_Exercise objective_
Lines outside the range are not wanted. Give again exactly the lines between the line holding "ring mcp: (130, 141)" and the line holding "pinky tip: (174, 117)", inclusive, from the listing below.

_Provided records_
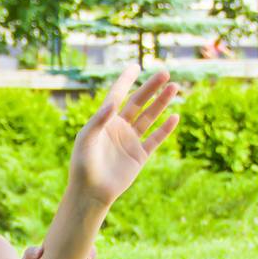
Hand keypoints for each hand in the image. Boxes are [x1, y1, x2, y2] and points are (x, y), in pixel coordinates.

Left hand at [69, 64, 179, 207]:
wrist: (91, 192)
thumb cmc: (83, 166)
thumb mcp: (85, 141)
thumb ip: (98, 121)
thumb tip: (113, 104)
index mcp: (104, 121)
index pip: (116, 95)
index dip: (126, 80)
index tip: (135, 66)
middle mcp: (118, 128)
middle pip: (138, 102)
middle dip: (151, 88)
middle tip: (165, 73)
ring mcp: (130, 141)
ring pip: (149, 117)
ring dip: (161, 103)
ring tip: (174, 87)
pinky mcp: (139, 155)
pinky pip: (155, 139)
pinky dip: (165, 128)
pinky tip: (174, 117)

--

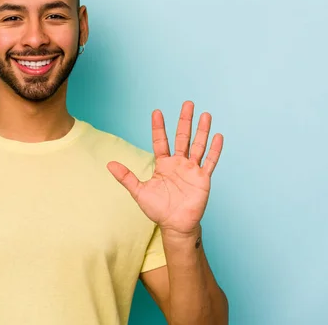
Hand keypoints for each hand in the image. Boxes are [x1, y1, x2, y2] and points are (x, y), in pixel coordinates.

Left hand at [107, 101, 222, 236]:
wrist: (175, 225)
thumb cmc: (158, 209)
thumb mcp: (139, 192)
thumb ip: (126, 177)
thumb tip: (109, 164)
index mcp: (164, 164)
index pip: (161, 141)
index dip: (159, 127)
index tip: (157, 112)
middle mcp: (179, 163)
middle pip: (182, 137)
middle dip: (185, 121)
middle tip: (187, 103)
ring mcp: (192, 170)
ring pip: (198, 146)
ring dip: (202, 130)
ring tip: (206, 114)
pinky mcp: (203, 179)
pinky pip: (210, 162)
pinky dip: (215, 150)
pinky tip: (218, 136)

_Answer to the exercise_
ring mcp: (130, 141)
ring pip: (149, 117)
ring dip: (161, 103)
ring tip: (174, 87)
pinky mcp: (139, 155)
pinky pip: (155, 139)
pinky dip: (165, 128)
pinky tip: (174, 117)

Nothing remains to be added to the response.